DATA SHOWN ▸

= Beginning of Section =

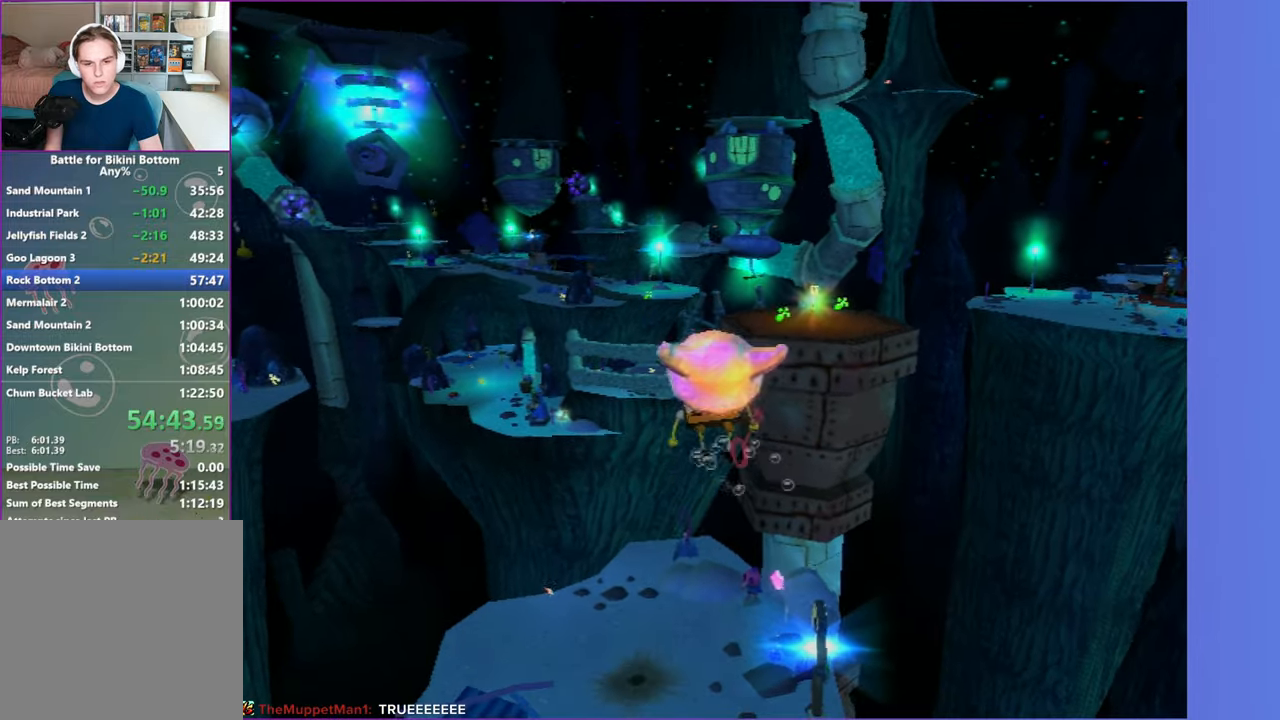
{"buttons": [], "left_stick": "up", "right_stick": "center", "button_events": []}
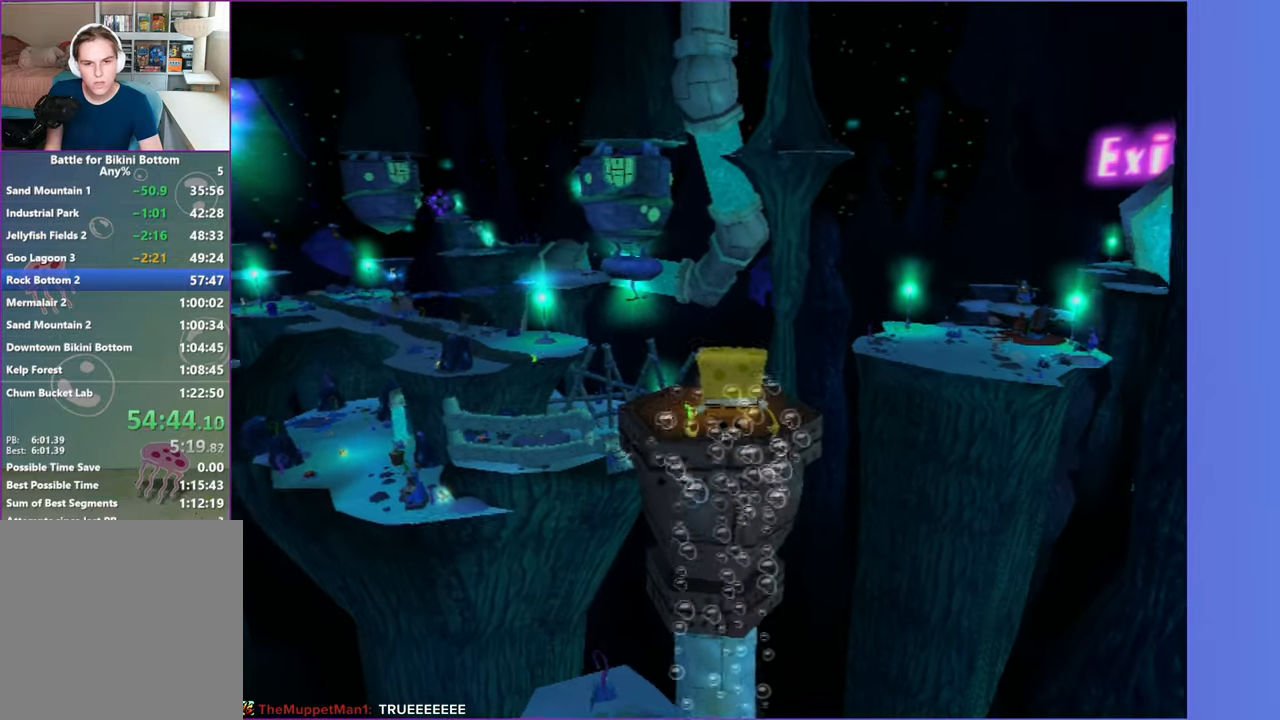
{"buttons": ["A"], "left_stick": "up", "right_stick": "center", "button_events": [[500, "A", "down"]]}
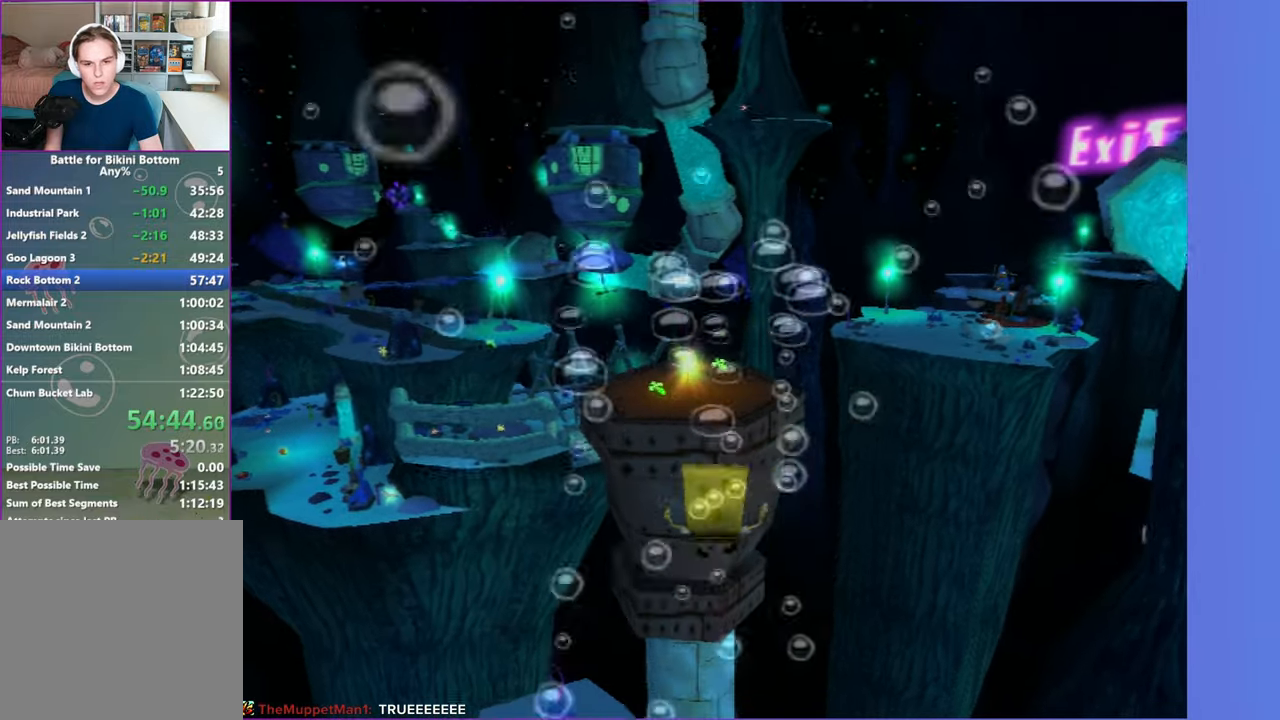
{"buttons": ["A"], "left_stick": "up", "right_stick": "center", "button_events": []}
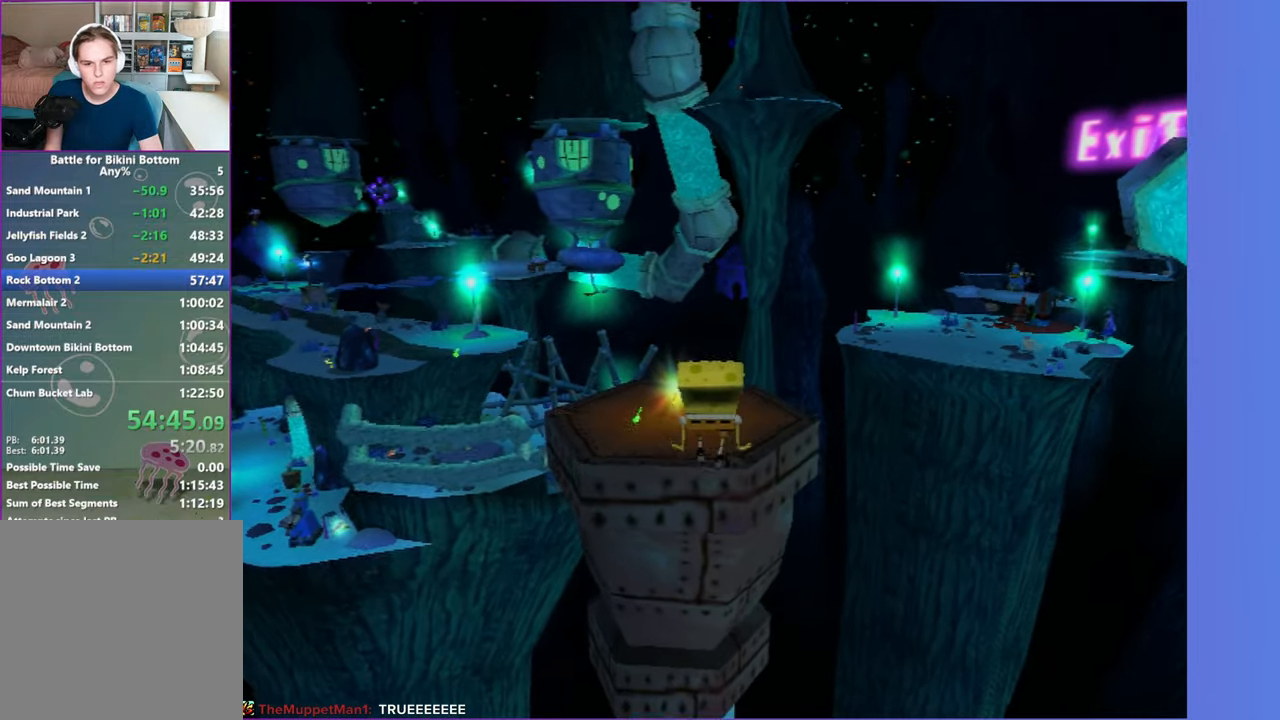
{"buttons": [], "left_stick": "up", "right_stick": "center", "button_events": [[117, "X", "down"], [333, "A", "up"], [333, "X", "up"]]}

= End of Section =

WHAT IS BEING ASKED ▸
Please show every line above that includes the word "down".

SOLUTION FOR THIS EXERCISE ▸
{"buttons": ["A"], "left_stick": "up", "right_stick": "center", "button_events": [[500, "A", "down"]]}
{"buttons": [], "left_stick": "up", "right_stick": "center", "button_events": [[117, "X", "down"], [333, "A", "up"], [333, "X", "up"]]}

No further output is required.